## PROBLEM STATEMENT:
In the listing below, copy the lines from the line with "in Python 🛡️🔐" up to and including the line with "## 📂 Projects", changing "Computer Science" to "Software Engineering". Keep all other text in those lines the same.

[Data excerpts]

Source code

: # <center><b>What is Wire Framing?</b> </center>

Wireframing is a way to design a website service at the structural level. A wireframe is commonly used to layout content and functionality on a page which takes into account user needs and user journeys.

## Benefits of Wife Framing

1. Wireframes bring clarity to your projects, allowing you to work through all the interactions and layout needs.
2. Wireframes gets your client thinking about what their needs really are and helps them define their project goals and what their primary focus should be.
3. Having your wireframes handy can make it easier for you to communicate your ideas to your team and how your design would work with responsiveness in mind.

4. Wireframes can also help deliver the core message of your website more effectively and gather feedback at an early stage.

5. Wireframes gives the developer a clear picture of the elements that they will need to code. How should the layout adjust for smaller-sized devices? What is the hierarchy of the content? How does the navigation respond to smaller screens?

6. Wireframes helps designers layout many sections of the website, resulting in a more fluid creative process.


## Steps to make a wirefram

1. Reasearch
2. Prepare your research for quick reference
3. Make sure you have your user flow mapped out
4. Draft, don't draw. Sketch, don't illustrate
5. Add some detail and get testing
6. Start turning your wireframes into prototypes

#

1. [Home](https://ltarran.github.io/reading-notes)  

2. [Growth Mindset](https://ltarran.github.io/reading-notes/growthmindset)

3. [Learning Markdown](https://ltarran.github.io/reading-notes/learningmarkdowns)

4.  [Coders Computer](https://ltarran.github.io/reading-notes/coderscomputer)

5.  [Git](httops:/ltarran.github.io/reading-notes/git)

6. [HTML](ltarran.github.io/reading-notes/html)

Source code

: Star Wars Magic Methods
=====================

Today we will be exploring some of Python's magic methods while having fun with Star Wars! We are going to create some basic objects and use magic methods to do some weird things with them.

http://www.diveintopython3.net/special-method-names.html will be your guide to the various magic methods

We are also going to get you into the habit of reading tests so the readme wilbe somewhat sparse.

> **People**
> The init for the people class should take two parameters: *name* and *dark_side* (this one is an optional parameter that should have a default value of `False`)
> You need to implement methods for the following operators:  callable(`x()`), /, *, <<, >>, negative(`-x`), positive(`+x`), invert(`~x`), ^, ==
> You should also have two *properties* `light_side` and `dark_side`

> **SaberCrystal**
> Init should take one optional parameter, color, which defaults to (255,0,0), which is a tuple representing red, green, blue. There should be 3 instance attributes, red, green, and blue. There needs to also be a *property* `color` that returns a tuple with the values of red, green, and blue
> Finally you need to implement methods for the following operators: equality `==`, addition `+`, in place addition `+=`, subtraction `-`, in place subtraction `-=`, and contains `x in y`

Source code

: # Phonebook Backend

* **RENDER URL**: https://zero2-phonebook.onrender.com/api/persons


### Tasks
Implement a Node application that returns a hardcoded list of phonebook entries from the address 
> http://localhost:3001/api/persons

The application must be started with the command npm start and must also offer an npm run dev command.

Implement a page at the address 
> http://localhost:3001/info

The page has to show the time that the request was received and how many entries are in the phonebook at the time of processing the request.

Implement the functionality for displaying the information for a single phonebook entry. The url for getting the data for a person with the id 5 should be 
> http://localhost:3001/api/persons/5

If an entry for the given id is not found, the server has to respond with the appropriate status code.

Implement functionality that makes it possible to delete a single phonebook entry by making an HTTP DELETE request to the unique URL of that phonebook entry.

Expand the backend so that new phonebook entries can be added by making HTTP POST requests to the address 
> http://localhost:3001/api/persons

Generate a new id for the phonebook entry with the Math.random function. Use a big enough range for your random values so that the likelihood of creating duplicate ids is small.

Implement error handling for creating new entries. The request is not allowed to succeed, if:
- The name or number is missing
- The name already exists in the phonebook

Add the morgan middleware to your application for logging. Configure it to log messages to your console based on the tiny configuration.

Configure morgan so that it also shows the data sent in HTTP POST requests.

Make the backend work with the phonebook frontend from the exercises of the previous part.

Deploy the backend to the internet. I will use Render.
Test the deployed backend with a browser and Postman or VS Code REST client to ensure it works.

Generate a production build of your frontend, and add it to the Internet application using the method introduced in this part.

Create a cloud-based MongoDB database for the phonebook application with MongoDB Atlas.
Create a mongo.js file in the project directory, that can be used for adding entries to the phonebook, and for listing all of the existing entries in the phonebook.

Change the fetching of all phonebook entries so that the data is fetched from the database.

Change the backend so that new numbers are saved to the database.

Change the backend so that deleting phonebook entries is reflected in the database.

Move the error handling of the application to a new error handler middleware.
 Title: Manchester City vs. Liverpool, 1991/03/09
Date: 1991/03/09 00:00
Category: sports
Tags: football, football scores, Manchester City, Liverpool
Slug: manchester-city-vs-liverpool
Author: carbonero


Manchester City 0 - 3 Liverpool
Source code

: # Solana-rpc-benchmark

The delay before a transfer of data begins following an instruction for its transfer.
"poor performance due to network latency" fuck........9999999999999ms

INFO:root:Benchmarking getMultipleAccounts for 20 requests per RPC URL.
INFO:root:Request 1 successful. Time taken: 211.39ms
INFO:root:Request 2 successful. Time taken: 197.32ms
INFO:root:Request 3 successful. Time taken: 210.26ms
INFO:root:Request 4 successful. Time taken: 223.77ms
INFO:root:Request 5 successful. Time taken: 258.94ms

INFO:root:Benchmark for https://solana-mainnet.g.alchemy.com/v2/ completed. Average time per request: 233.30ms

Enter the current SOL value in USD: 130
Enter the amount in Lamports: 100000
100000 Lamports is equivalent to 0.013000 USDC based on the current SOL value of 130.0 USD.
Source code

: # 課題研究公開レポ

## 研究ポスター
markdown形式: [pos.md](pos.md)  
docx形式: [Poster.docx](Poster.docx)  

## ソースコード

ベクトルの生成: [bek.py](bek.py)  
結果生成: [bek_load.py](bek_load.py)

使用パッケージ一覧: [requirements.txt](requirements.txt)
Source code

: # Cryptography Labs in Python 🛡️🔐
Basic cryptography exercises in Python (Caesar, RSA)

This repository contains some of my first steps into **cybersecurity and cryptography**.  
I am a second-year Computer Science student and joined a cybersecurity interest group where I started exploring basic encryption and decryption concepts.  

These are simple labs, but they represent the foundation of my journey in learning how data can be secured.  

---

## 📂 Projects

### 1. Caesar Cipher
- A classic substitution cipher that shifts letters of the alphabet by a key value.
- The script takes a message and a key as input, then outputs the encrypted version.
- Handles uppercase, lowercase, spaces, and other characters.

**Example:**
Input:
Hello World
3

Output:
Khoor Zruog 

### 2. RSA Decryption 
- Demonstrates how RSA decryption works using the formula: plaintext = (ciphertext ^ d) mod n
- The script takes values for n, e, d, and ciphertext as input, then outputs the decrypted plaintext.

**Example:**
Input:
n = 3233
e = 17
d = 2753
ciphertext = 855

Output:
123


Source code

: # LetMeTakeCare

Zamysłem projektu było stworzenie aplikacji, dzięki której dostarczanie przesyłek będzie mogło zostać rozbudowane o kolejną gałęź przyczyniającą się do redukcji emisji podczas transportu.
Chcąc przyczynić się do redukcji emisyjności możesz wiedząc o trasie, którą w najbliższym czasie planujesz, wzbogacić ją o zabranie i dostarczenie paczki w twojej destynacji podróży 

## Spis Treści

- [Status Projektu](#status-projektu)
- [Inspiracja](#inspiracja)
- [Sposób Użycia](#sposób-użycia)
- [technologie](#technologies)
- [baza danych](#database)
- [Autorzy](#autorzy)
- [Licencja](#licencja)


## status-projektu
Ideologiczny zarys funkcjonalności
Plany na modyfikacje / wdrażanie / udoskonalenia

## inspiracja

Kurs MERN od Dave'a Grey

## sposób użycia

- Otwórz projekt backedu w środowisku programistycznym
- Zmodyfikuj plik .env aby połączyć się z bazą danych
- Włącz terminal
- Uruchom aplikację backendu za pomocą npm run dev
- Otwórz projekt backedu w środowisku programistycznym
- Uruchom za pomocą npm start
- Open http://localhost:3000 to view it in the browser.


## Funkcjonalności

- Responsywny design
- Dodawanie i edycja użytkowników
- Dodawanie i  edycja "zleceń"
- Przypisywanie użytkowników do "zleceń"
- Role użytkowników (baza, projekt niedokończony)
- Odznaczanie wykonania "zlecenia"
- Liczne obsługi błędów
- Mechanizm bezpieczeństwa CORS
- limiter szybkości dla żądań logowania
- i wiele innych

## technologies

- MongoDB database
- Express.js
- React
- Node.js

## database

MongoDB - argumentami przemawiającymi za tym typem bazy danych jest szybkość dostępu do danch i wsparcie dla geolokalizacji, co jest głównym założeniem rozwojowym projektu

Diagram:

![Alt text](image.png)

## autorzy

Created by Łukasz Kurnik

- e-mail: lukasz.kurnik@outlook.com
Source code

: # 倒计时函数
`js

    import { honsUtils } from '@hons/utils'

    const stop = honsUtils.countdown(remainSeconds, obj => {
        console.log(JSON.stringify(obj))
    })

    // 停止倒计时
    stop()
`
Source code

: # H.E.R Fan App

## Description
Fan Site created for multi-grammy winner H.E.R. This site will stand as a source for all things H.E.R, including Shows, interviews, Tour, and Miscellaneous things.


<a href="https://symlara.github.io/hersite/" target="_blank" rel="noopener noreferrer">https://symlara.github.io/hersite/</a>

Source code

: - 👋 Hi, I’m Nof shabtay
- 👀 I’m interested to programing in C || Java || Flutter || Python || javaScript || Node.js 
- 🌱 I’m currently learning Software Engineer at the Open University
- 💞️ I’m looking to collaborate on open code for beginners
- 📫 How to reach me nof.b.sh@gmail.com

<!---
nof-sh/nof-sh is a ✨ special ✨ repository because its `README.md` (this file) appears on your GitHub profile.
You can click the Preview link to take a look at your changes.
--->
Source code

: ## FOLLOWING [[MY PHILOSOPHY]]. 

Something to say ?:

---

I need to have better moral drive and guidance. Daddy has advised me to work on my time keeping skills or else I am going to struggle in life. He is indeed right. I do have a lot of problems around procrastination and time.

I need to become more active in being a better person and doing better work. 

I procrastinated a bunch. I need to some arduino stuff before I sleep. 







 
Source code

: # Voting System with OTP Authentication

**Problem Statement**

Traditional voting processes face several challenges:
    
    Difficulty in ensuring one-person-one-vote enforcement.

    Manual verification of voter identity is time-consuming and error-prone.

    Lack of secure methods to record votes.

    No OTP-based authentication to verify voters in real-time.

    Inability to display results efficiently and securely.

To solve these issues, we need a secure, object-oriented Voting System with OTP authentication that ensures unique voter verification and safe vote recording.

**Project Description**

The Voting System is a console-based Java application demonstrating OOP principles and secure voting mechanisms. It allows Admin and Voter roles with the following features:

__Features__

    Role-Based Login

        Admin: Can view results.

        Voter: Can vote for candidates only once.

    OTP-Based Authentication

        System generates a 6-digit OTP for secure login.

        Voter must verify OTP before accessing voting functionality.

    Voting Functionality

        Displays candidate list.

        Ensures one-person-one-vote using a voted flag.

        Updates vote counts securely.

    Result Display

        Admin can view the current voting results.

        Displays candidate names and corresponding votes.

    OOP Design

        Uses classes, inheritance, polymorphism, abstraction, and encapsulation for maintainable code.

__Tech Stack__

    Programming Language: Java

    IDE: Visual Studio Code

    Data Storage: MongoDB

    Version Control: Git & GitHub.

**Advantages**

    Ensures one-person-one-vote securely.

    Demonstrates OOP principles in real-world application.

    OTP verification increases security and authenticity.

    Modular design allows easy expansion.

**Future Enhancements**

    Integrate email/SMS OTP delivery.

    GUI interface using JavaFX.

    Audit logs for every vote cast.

## YOUR RESPONSE:
: # Cryptography Labs in Python 🛡️🔐
Basic cryptography exercises in Python (Caesar, RSA)

This repository contains some of my first steps into **cybersecurity and cryptography**.  
I am a second-year Software Engineering student and joined a cybersecurity interest group where I started exploring basic encryption and decryption concepts.  

These are simple labs, but they represent the foundation of my journey in learning how data can be secured.  

---

## 📂 Projects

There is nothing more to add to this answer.